If people had just paid attention to that advice the first time it was given, the chat would have been considerably shortened for lack of questions. Your visitors are your greatest search engine optimization asset, and if you’re not leveraging them into your strategy, you’re doing it wrong.
{ 5 comments… read them below or add one }
John H. Gohde 06.22.08 at 7:13 am
That is rather interesting news about a lot of sites whining about a sudden drop in their ranking. My natural health website recently experienced a significant rise in the SERPs. It has been in the bottom top ten for years. It is now usually ranked around #4 or #5 out of some 17 million webpages competing for the natural health keywords.
I have paid almost no attention at all to obtaining external links for it. I am not going to plug it, here either, because it doesn’t need a link boost. Have yet to explore the power of anchor text, too. The reason for its sudden rise in the SERPs is that I simply decided to follow my own natural organic SEO advice.
I am just tickled that I have finally managed to beat out a commercial site like Dr. Joseph Mercola’s in the SERPs.
costaricaseo 06.27.08 at 7:29 am
I coundn’t find any topic to post these message so I thought this was the best place. I had a DNS attack on my site yesturday and today, “coincidentally” 2 days after we hit #1 for mayor keywords on google. Is there any advice you can give me on how to manage the situation SEO-wise. I’m thinking that the googlebot or spider will attempt to crawl my site soon and will not find anything. I also think that the subject of prevention and what to do in case of DNS or other attacks and hacks on a site is worth a couple of articles by experiences SEO like yourself and other colaborators.

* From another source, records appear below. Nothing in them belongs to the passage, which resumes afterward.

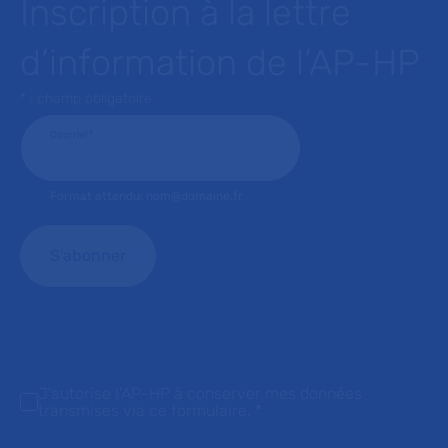
Inscription à la lettre
d’information de l’AP-HP
* : champ obligatoire
Courriel
*
Format attendu: nom@domaine.fr
J'autorise l'AP-HP à conserver mes données
transmises via ce formulaire.
*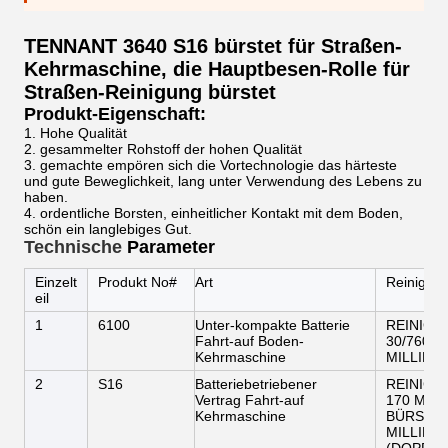
TENNANT 3640 S16 bürstet für Straßen-
Kehrmaschine, die Hauptbesen-Rolle für
Straßen-Reinigung bürstet
Produkt-Eigenschaft:
1. Hohe Qualität
2. gesammelter Rohstoff der hohen Qualität
3. gemachte empören sich die Vortechnologie das härteste
und gute Beweglichkeit, lang unter Verwendung des Lebens zu
haben.
4. ordentliche Borsten, einheitlicher Kontakt mit dem Boden,
schön ein langlebiges Gut.
Technische
Parameter
Einzelt
Produkt No#
Art
Reinigun
eil
1
6100
Unter-kompakte Batterie
REINIGU
Fahrt-auf Boden-
30/760 M
Kehrmaschine
MILLIME
2
S16
Batteriebetriebener
REINIGU
Vertrag Fahrt-auf
170 MIL
Kehrmaschine
BÜRSTE),
MILLIME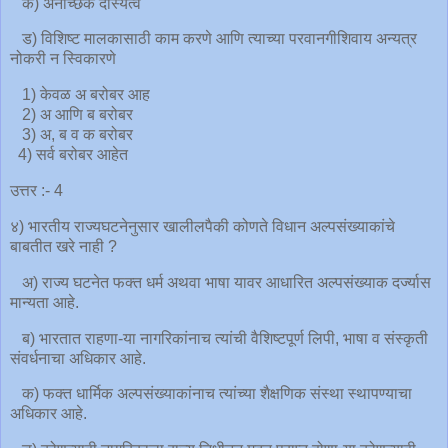
क) अनैच्छिक दास्यत्व
ड) विशिष्ट मालकासाठी काम करणे आणि त्याच्या परवानगीशिवाय अन्यत्र
नोकरी न स्विकारणे
1) केवळ अ बरोबर आह
2) अ आणि ब बरोबर
3) अ, ब व क बरोबर
4) सर्व बरोबर आहेत
उत्तर :- 4
४) भारतीय राज्यघटनेनुसार खालीलपैकी कोणते विधान अल्पसंख्याकांचे
बाबतीत खरे नाही ?
अ) राज्य घटनेत फक्त धर्म अथवा भाषा यावर आधारित अल्पसंख्याक दर्ज्यास
मान्यता आहे.
ब) भारतात राहणा-या नागरिकांनाच त्यांची वैशिष्टपूर्ण लिपी, भाषा व संस्कृती
संवर्धनाचा अधिकार आहे.
क) फक्त धार्मिक अल्पसंख्याकांनाच त्यांच्या शैक्षणिक संस्था स्थापण्याचा
अधिकार आहे.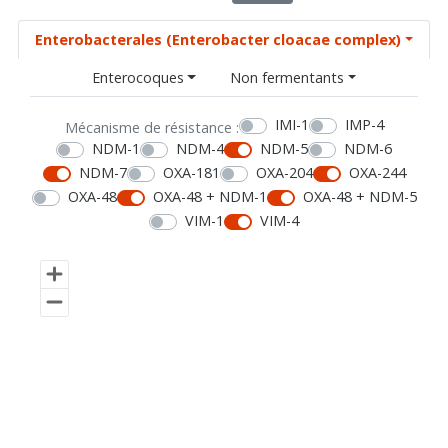
Enterobacterales (Enterobacter cloacae complex)
Enterocoques
Non fermentants
IMI-1
IMP-4
Mécanisme de résistance :
NDM-1
NDM-4
NDM-5
NDM-6
NDM-7
OXA-181
OXA-204
OXA-244
OXA-48
OXA-48 + NDM-1
OXA-48 + NDM-5
VIM-1
VIM-4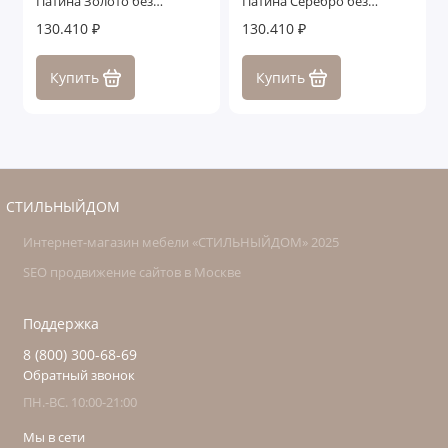
Патина Золото без
Патина Серебро без
структуры дерева
структуры дерева
130.410 ₽
130.410 ₽
Купить
Купить
СТИЛЬНЫЙДОМ
Интернет-магазин мебели «СТИЛЬНЫЙДОМ» 2025
SEO продвижение сайтов в Москве
Поддержка
8 (800) 300-68-69
Обратный звонок
ПН.-ВС. 10:00-21:00
Мы в сети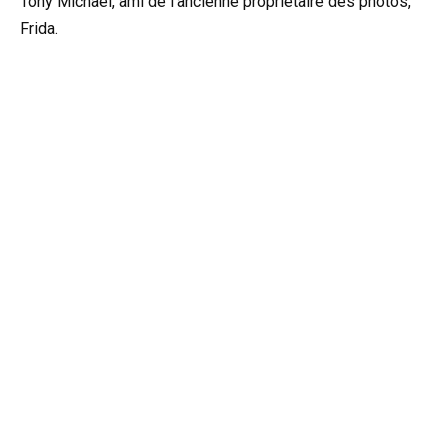
Tony Michael, ami de l’ancienne propriétaire des photos,
Frida.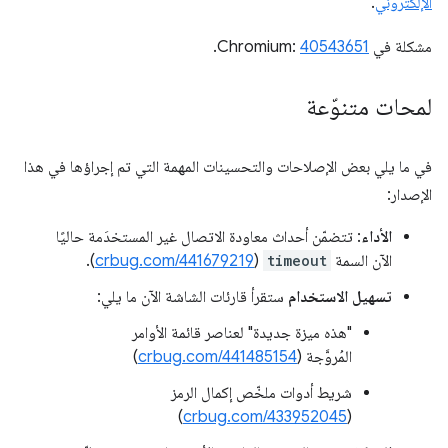
الإلكتروني
.
مشكلة في Chromium:
40543651
.
لمحات متنوّعة
في ما يلي بعض الإصلاحات والتحسينات المهمة التي تم إجراؤها في هذا
الإصدار:
الأداء
: تتضمّن أحداث معاودة الاتصال غير المستخدَمة حاليًا
الآن السمة
timeout
(
crbug.com/441679219
).
تسهيل الاستخدام
ستقرأ قارئات الشاشة الآن ما يلي:
"هذه ميزة جديدة" لعناصر قائمة الأوامر
المُروَّجة (
crbug.com/441485154
)
شريط أدوات ملخّص إكمال الرمز
)
crbug.com/433952045
(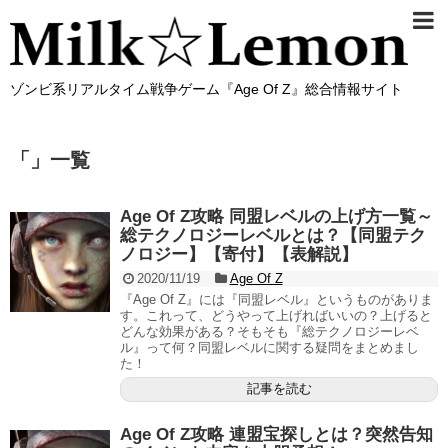
ゾンビ系リアルタイム戦争ゲーム『Age Of Z』総合情報サイト
「
」
一覧
Age Of Z攻略 同盟レベルの上げ方一覧～
総テクノロジーレベルとは？【同盟テク
ノロジー】【寄付】【表解説】
2020/11/19
Age Of Z
『Age Of Z』には『同盟レベル』というものがありま
す。これって、どうやって上げればいいの？上げると
どんな効果がある？そもそも『総テクノロジーレベ
ル』って何？同盟レベルに関する疑問をまとめまし
た！
記事を読む
Age Of Z攻略 連盟宝探しとは？突然告知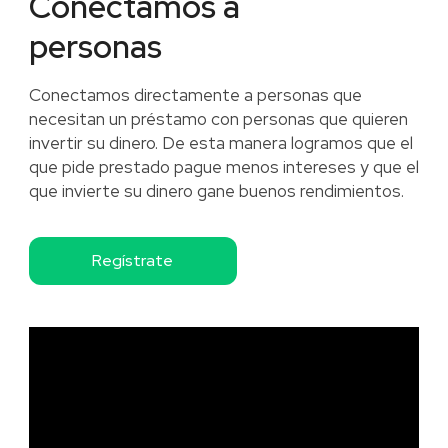
Conectamos a
personas
Conectamos directamente a personas que
necesitan un préstamo con personas que quieren
invertir su dinero. De esta manera logramos que el
que pide prestado pague menos intereses y que el
que invierte su dinero gane buenos rendimientos.
Regístrate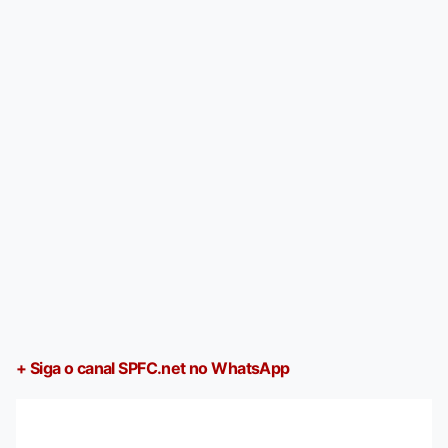
+ Siga o canal SPFC.net no WhatsApp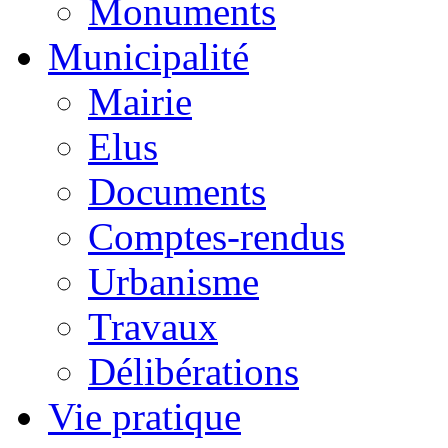
Monuments
Municipalité
Mairie
Elus
Documents
Comptes-rendus
Urbanisme
Travaux
Délibérations
Vie pratique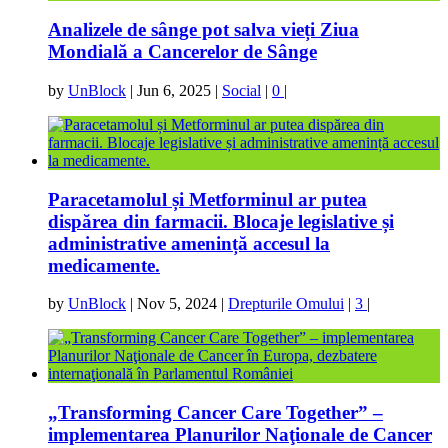
Analizele de sânge pot salva vieți Ziua
Mondială a Cancerelor de Sânge
by
UnBlock
|
Jun 6, 2025
|
Social
|
0
|
Paracetamolul și Metforminul ar putea
dispărea din farmacii. Blocaje legislative și
administrative amenință accesul la
medicamente.
by
UnBlock
|
Nov 5, 2024
|
Drepturile Omului
|
3
|
„Transforming Cancer Care Together” –
implementarea Planurilor Naţionale de Cancer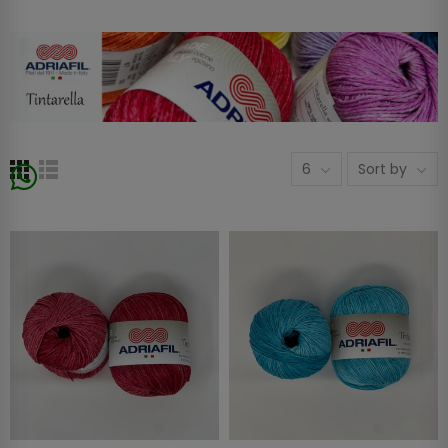
6
Sort by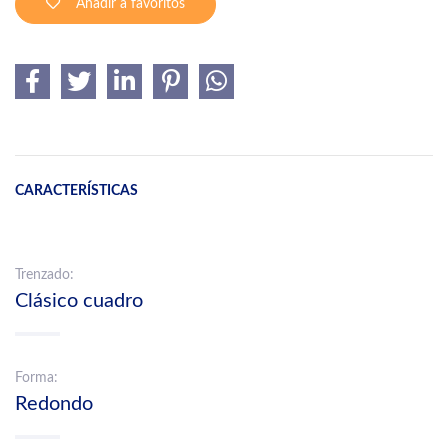
Añadir a favoritos
CARACTERÍSTICAS
Trenzado:
Clásico cuadro
Forma:
Redondo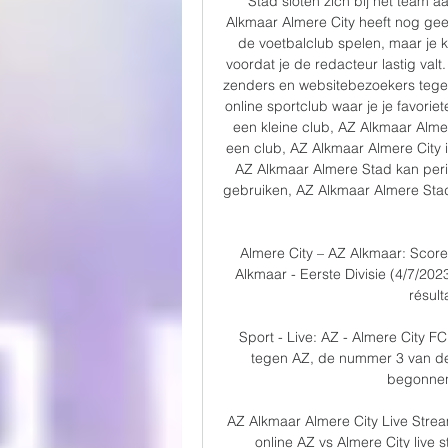
Stad sloten zich bij het team a
Alkmaar Almere City heeft nog geen
de voetbalclub spelen, maar je k
voordat je de redacteur lastig val
zenders en websitebezoekers tegen
online sportclub waar je je favorie
een kleine club, AZ Alkmaar Almer
een club, AZ Alkmaar Almere City 
AZ Alkmaar Almere Stad kan peri
gebruiken, AZ Alkmaar Almere Stad
Almere City – AZ Alkmaar: Score 
Alkmaar - Eerste Divisie (4/7/2023
résult
Sport - Live: AZ - Almere City F
tegen AZ, de nummer 3 van de e
begonnen 
AZ Alkmaar Almere City Live Stre
online AZ vs Almere City live s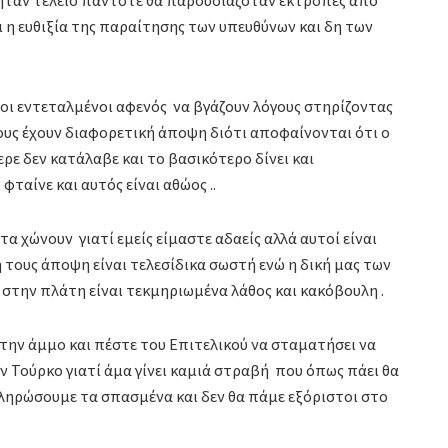
 ήταν τέλειο πάντοτε θα παρουσιαζόταν εκτροπές από
η ευθιξία της παραίτησης των υπευθύνων και δη των
οι εντεταλμένοι αφενός να βγάζουν λόγους στηρίζοντας
ους έχουν διαφορετική άποψη διότι αποφαίνονται ότι ο
ρε δεν κατάλαβε και το βασικότερο δίνει και
φταίνε και αυτός είναι αθώος ..
τα χώνουν γιατί εμείς είμαστε αδαείς αλλά αυτοί είναι
τους άποψη είναι τελεσίδικα σωστή ενώ η δική μας των
 στην πλάτη είναι τεκμηριωμένα λάθος και κακόβουλη .
την άμμο και πέστε του Επιτελικού να σταματήσει να
ον Τούρκο γιατί άμα γίνει καμιά στραβή που όπως πάει θα
 πληρώσουμε τα σπασμένα και δεν θα πάμε εξόριστοι στο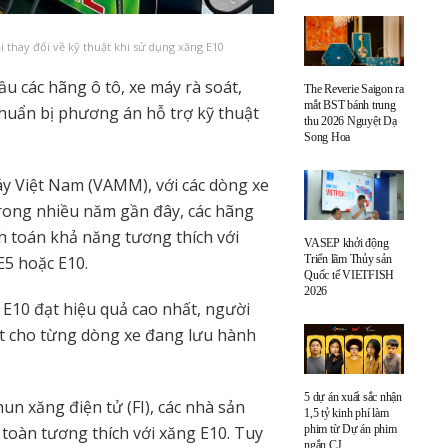
 thay đổi về kỹ thuật khi sử dụng xăng E10
 các hãng ô tô, xe máy rà soát,
The Reverie Saigon ra
mắt BST bánh trung
huẩn bị phương án hỗ trợ kỹ thuật
thu 2026 Nguyệt Dạ
Song Hoa
áy Việt Nam (VAMM), với các dòng xe
rong nhiều năm gần đây, các hãng
nh toán khả năng tương thích với
VASEP khởi động
Triển lãm Thủy sản
E5 hoặc E10.
Quốc tế VIETFISH
2026
E10 đạt hiệu quả cao nhất, người
ệt cho từng dòng xe đang lưu hành
5 dự án xuất sắc nhận
n xăng điện tử (FI), các nhà sản
1,5 tỷ kinh phí làm
phim từ Dự án phim
 toàn tương thích với xăng E10. Tuy
ngắn CJ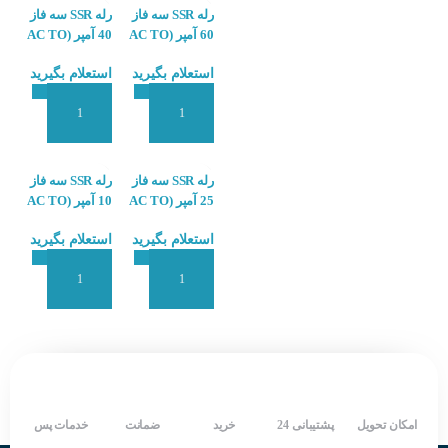
رله SSR سه فاز
رله SSR سه فاز
60 آمپر (AC TO
40 آمپر (AC TO
AC) کاکن
AC) کاکن
استعلام بگیرید
استعلام بگیرید
KACON KMSR-
KACON KMSR-
AT0404
AT0604
افزودن به سبد سفارش
افزودن به سبد سفارش
رله SSR سه فاز
رله SSR سه فاز
25 آمپر (AC TO
10 آمپر (AC TO
AC) کاکن
AC) کاکن
استعلام بگیرید
استعلام بگیرید
KACON KMSR-
KACON KMSR-
AT0104
AT0254
افزودن به سبد سفارش
افزودن به سبد سفارش
امکان تحویل
پشتیبانی 24
خرید
ضمانت
خدمات پس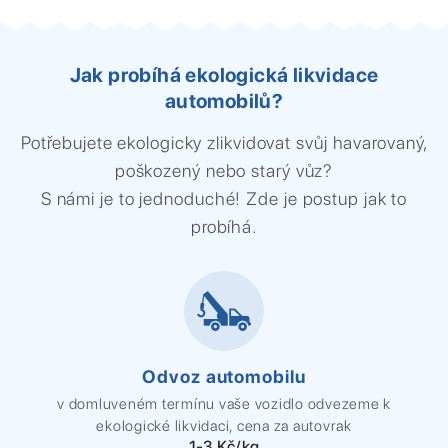
Jak probíhá ekologická likvidace
automobilů?
Potřebujete ekologicky zlikvidovat svůj havarovaný,
poškozený nebo starý vůz?
S námi je to jednoduché! Zde je postup jak to
probíhá.
Odvoz automobilu
v domluveném termínu vaše vozidlo odvezeme k
ekologické likvidaci, cena za autovrak
1-3 Kč/kg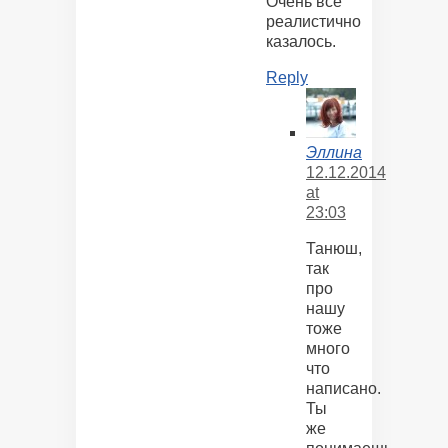
Очень все
реалистично
казалось.
Reply
Эллина
12.12.2014
at
23:03
Танюш,
так
про
нашу
тоже
много
что
написано.
Ты
же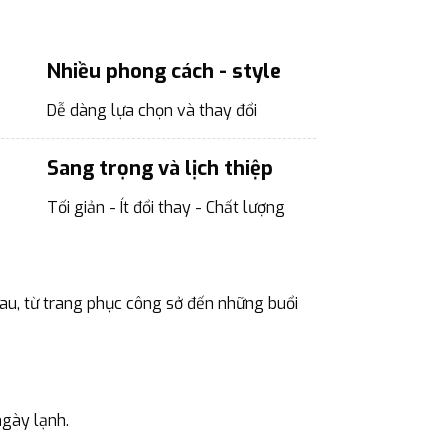
Nhiều phong cách - style
Dễ dàng lựa chọn và thay đổi
Sang trọng và lịch thiệp
Tối giản - Ít đổi thay - Chất lượng
au, từ trang phục công sở đến những buổi
ngày lạnh.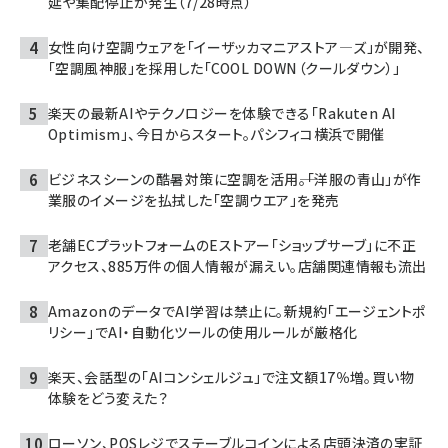
延や集配停止が発生（7/28時点）
女性向け空調ウェアを「イーザッカマニアストア―ズ」が開発、
「空調風神服」を採用した「COOL DOWN（クールダウン）」
楽天の最新AIやテクノロジーを体験できる「Rakuten AI
Optimism」、今日からスタート。パシフィコ横浜で開催
ビジネスシーンの酷暑対策に空調を活用――。「洋服の青山」が作
業服のイメージを払拭した「空調ウエア」を発売
老舗ECプラットフォームのEストアー「ショップサーブ」に不正
アクセス、885万件の個人情報が漏えい。店舗関連情報も流出
AmazonのデータでAI学習は禁止に。新規約「エージェントポ
リシー」でAI・自動化ツールの使用ルールが厳格化
楽天、会話型の「AIコンシェルジュ」で注文額17％増。買い物
体験をどう変えた？
ローソン、POSレジでステーブルコインによる店頭決済の実証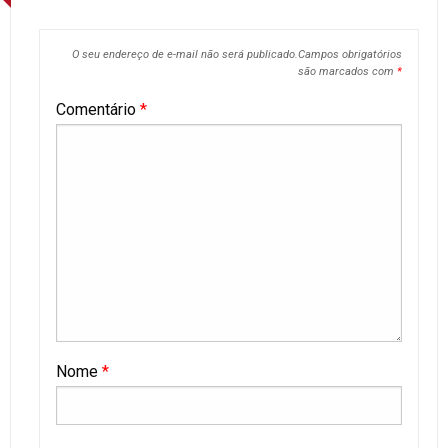
O seu endereço de e-mail não será publicado.
Campos obrigatórios
são marcados com
*
Comentário
*
Nome
*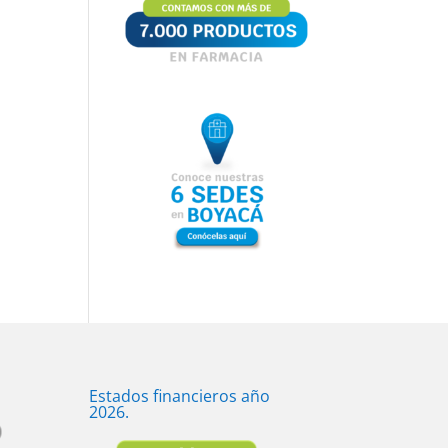
Estados financieros año
2026.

I thank you in advance, while we’re scrambling over here to end the attacks.
Mario.
Michael Martinez 06.27.08 at 7:37 am
I recently moved part of my personal network because my then hosting provider refused to take any action against a similar situation. In my opinion, if your site is coming under attack, the best defense is to block the attacks at the router level (which any competent ISP can do). However, if someone is using a so-called ‘Botnet to do their dirty work, any reasonable ISP would probably balk at the prospect of blocking hundreds or thousands of randomly attacking IP addresses.
Moving your site to a new hosting provider is one quick (but inconvenient) solution because you’ll effectively jump out of the way of any IP-directed attacks (and some domain-directed attacks seem to stop if the domain appears to go offline). However, if someone is tracking your domain you’ll have to take more deliberate measures that I’m not qualified to advise you on.
As far as I know, you cannot prevent a DNS attack. However, you might find some documents similar to this one which explain things you can do when an attack occurs.
Good luck.
costaricaseo 06.27.08 at 9:37 am
Thanks a lot for the quick response. I digged a lot on the net and it does seem that we’re all at the mercy of DNS attacks through UDP or whatever. Im tacking safety meassures for future attacks, but at this moment there’s not much our company can do. Fortunately we hired a Linux expert last week and are moving everything to a couple of inhouse servers conected to large broadband access, so we can monitor and tweak performance and safety to the max. Poor guy, I guess he’ll have to pull an all-weekend-all-nighter to pull this off.
When you change hosting, obviously the ip for the domain change; should we leave a 301or 302 .htaccess redirection on the old ip after we’ve moved our site just in case, so pagerank from any forgotten or deeply hidden affiliate won’t be missed out?
I tell you, these no BS, straight forward blog has been a great souce to improve on my techniques. Thank you so much for sharing you experiences and opinios.
Michael Martinez 06.27.08 at 11:05 am
PageRank is only associated with named URLs, so far as I know. Updating the DNS table to point to the new IP address should be all you need to do.